__WHAT IS REQUIRED__
Below are records to repeat exactly. Omit the pictures from the copy.

__EXERCISE INPUTS__
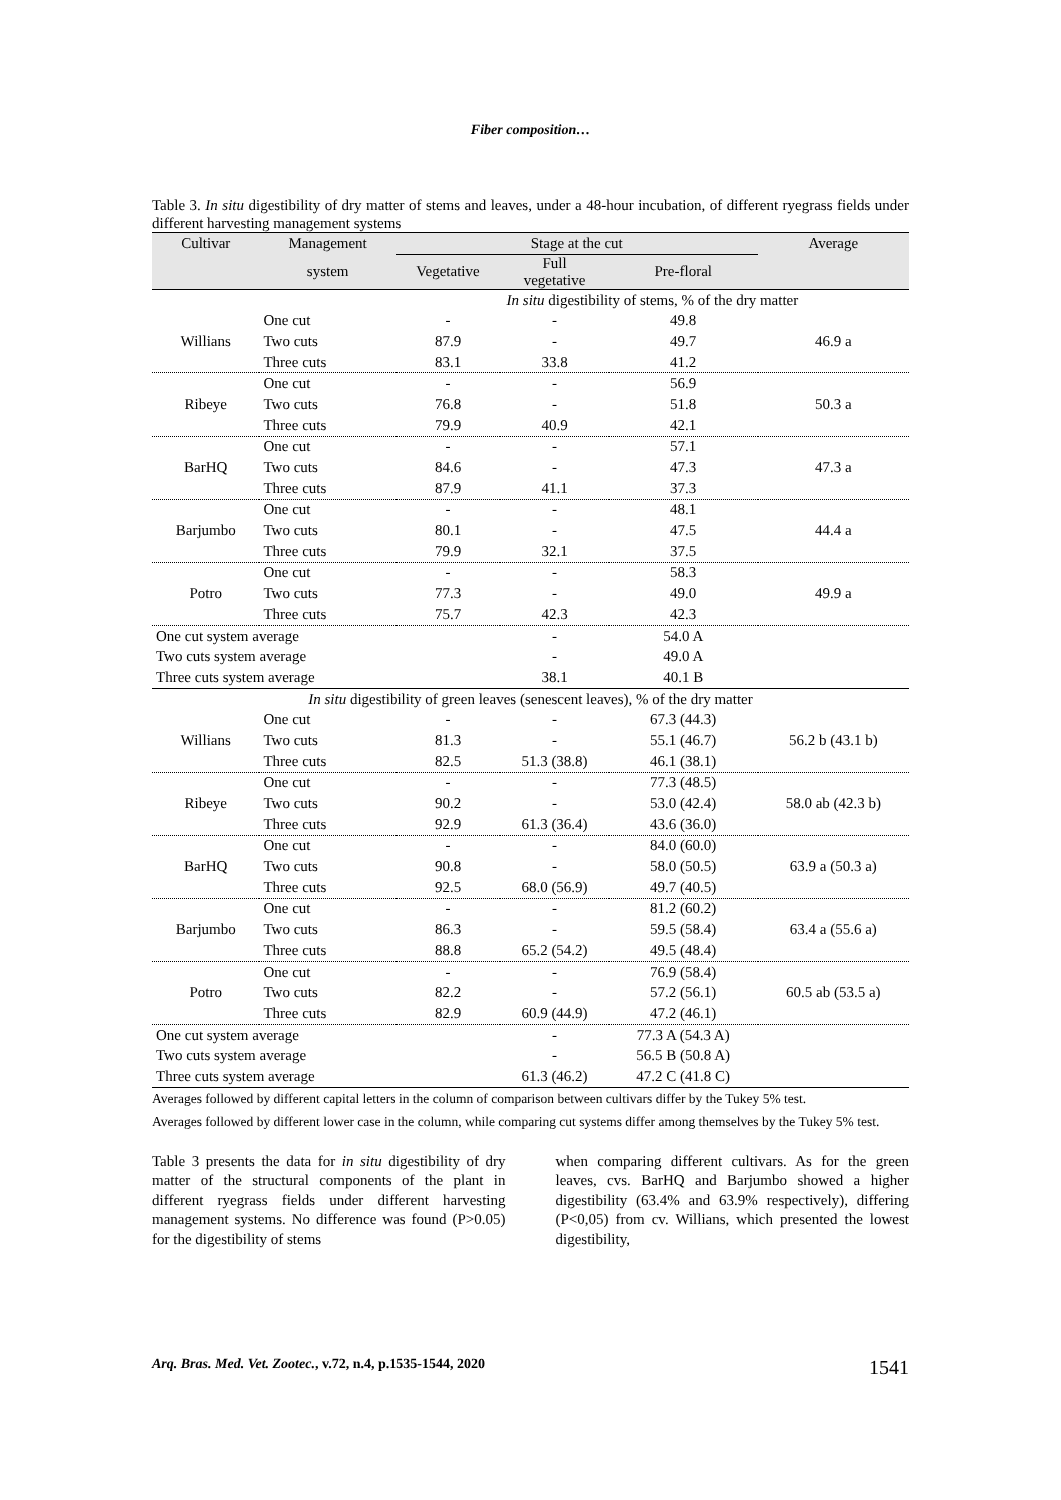Fiber composition…
Table 3. In situ digestibility of dry matter of stems and leaves, under a 48-hour incubation, of different ryegrass fields under different harvesting management systems
| Cultivar | Management | Stage at the cut | | | Average |
| --- | --- | --- | --- | --- | --- |
| | system | Vegetative | Full vegetative | Pre-floral | |
| | | In situ digestibility of stems, % of the dry matter | | | |
| | One cut | - | - | 49.8 | |
| Willians | Two cuts | 87.9 | - | 49.7 | 46.9 a |
| | Three cuts | 83.1 | 33.8 | 41.2 | |
| | One cut | - | - | 56.9 | |
| Ribeye | Two cuts | 76.8 | - | 51.8 | 50.3 a |
| | Three cuts | 79.9 | 40.9 | 42.1 | |
| | One cut | - | - | 57.1 | |
| BarHQ | Two cuts | 84.6 | - | 47.3 | 47.3 a |
| | Three cuts | 87.9 | 41.1 | 37.3 | |
| | One cut | - | - | 48.1 | |
| Barjumbo | Two cuts | 80.1 | - | 47.5 | 44.4 a |
| | Three cuts | 79.9 | 32.1 | 37.5 | |
| | One cut | - | - | 58.3 | |
| Potro | Two cuts | 77.3 | - | 49.0 | 49.9 a |
| | Three cuts | 75.7 | 42.3 | 42.3 | |
| One cut system average | | | - | 54.0 A | |
| Two cuts system average | | | - | 49.0 A | |
| Three cuts system average | | | 38.1 | 40.1 B | |
| In situ digestibility of green leaves (senescent leaves), % of the dry matter | | | | | |
| | One cut | - | - | 67.3 (44.3) | |
| Willians | Two cuts | 81.3 | - | 55.1 (46.7) | 56.2 b (43.1 b) |
| | Three cuts | 82.5 | 51.3 (38.8) | 46.1 (38.1) | |
| | One cut | - | - | 77.3 (48.5) | |
| Ribeye | Two cuts | 90.2 | - | 53.0 (42.4) | 58.0 ab (42.3 b) |
| | Three cuts | 92.9 | 61.3 (36.4) | 43.6 (36.0) | |
| | One cut | - | - | 84.0 (60.0) | |
| BarHQ | Two cuts | 90.8 | - | 58.0 (50.5) | 63.9 a (50.3 a) |
| | Three cuts | 92.5 | 68.0 (56.9) | 49.7 (40.5) | |
| | One cut | - | - | 81.2 (60.2) | |
| Barjumbo | Two cuts | 86.3 | - | 59.5 (58.4) | 63.4 a (55.6 a) |
| | Three cuts | 88.8 | 65.2 (54.2) | 49.5 (48.4) | |
| | One cut | - | - | 76.9 (58.4) | |
| Potro | Two cuts | 82.2 | - | 57.2 (56.1) | 60.5 ab (53.5 a) |
| | Three cuts | 82.9 | 60.9 (44.9) | 47.2 (46.1) | |
| One cut system average | | | - | 77.3 A (54.3 A) | |
| Two cuts system average | | | - | 56.5 B (50.8 A) | |
| Three cuts system average | | | 61.3 (46.2) | 47.2 C (41.8 C) | |
Averages followed by different capital letters in the column of comparison between cultivars differ by the Tukey 5% test.
Averages followed by different lower case in the column, while comparing cut systems differ among themselves by the Tukey 5% test.
Table 3 presents the data for in situ digestibility of dry matter of the structural components of the plant in different ryegrass fields under different harvesting management systems. No difference was found (P>0.05) for the digestibility of stems
when comparing different cultivars. As for the green leaves, cvs. BarHQ and Barjumbo showed a higher digestibility (63.4% and 63.9% respectively), differing (P<0,05) from cv. Willians, which presented the lowest digestibility,
Arq. Bras. Med. Vet. Zootec., v.72, n.4, p.1535-1544, 2020 1541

__RESULT FOR THIS TASK__
Fiber composition…
Table 3. In situ digestibility of dry matter of stems and leaves, under a 48-hour incubation, of different ryegrass fields under different harvesting management systems
| Cultivar | Management | Stage at the cut | | | Average |
| --- | --- | --- | --- | --- | --- |
| | system | Vegetative | Full vegetative | Pre-floral | |
| | | In situ digestibility of stems, % of the dry matter | | | |
| | One cut | - | - | 49.8 | |
| Willians | Two cuts | 87.9 | - | 49.7 | 46.9 a |
| | Three cuts | 83.1 | 33.8 | 41.2 | |
| | One cut | - | - | 56.9 | |
| Ribeye | Two cuts | 76.8 | - | 51.8 | 50.3 a |
| | Three cuts | 79.9 | 40.9 | 42.1 | |
| | One cut | - | - | 57.1 | |
| BarHQ | Two cuts | 84.6 | - | 47.3 | 47.3 a |
| | Three cuts | 87.9 | 41.1 | 37.3 | |
| | One cut | - | - | 48.1 | |
| Barjumbo | Two cuts | 80.1 | - | 47.5 | 44.4 a |
| | Three cuts | 79.9 | 32.1 | 37.5 | |
| | One cut | - | - | 58.3 | |
| Potro | Two cuts | 77.3 | - | 49.0 | 49.9 a |
| | Three cuts | 75.7 | 42.3 | 42.3 | |
| One cut system average | | | - | 54.0 A | |
| Two cuts system average | | | - | 49.0 A | |
| Three cuts system average | | | 38.1 | 40.1 B | |
| In situ digestibility of green leaves (senescent leaves), % of the dry matter | | | | | |
| | One cut | - | - | 67.3 (44.3) | |
| Willians | Two cuts | 81.3 | - | 55.1 (46.7) | 56.2 b (43.1 b) |
| | Three cuts | 82.5 | 51.3 (38.8) | 46.1 (38.1) | |
| | One cut | - | - | 77.3 (48.5) | |
| Ribeye | Two cuts | 90.2 | - | 53.0 (42.4) | 58.0 ab (42.3 b) |
| | Three cuts | 92.9 | 61.3 (36.4) | 43.6 (36.0) | |
| | One cut | - | - | 84.0 (60.0) | |
| BarHQ | Two cuts | 90.8 | - | 58.0 (50.5) | 63.9 a (50.3 a) |
| | Three cuts | 92.5 | 68.0 (56.9) | 49.7 (40.5) | |
| | One cut | - | - | 81.2 (60.2) | |
| Barjumbo | Two cuts | 86.3 | - | 59.5 (58.4) | 63.4 a (55.6 a) |
| | Three cuts | 88.8 | 65.2 (54.2) | 49.5 (48.4) | |
| | One cut | - | - | 76.9 (58.4) | |
| Potro | Two cuts | 82.2 | - | 57.2 (56.1) | 60.5 ab (53.5 a) |
| | Three cuts | 82.9 | 60.9 (44.9) | 47.2 (46.1) | |
| One cut system average | | | - | 77.3 A (54.3 A) | |
| Two cuts system average | | | - | 56.5 B (50.8 A) | |
| Three cuts system average | | | 61.3 (46.2) | 47.2 C (41.8 C) | |
Averages followed by different capital letters in the column of comparison between cultivars differ by the Tukey 5% test.
Averages followed by different lower case in the column, while comparing cut systems differ among themselves by the Tukey 5% test.
Table 3 presents the data for in situ digestibility of dry matter of the structural components of the plant in different ryegrass fields under different harvesting management systems. No difference was found (P>0.05) for the digestibility of stems
when comparing different cultivars. As for the green leaves, cvs. BarHQ and Barjumbo showed a higher digestibility (63.4% and 63.9% respectively), differing (P<0,05) from cv. Willians, which presented the lowest digestibility,
Arq. Bras. Med. Vet. Zootec., v.72, n.4, p.1535-1544, 2020 1541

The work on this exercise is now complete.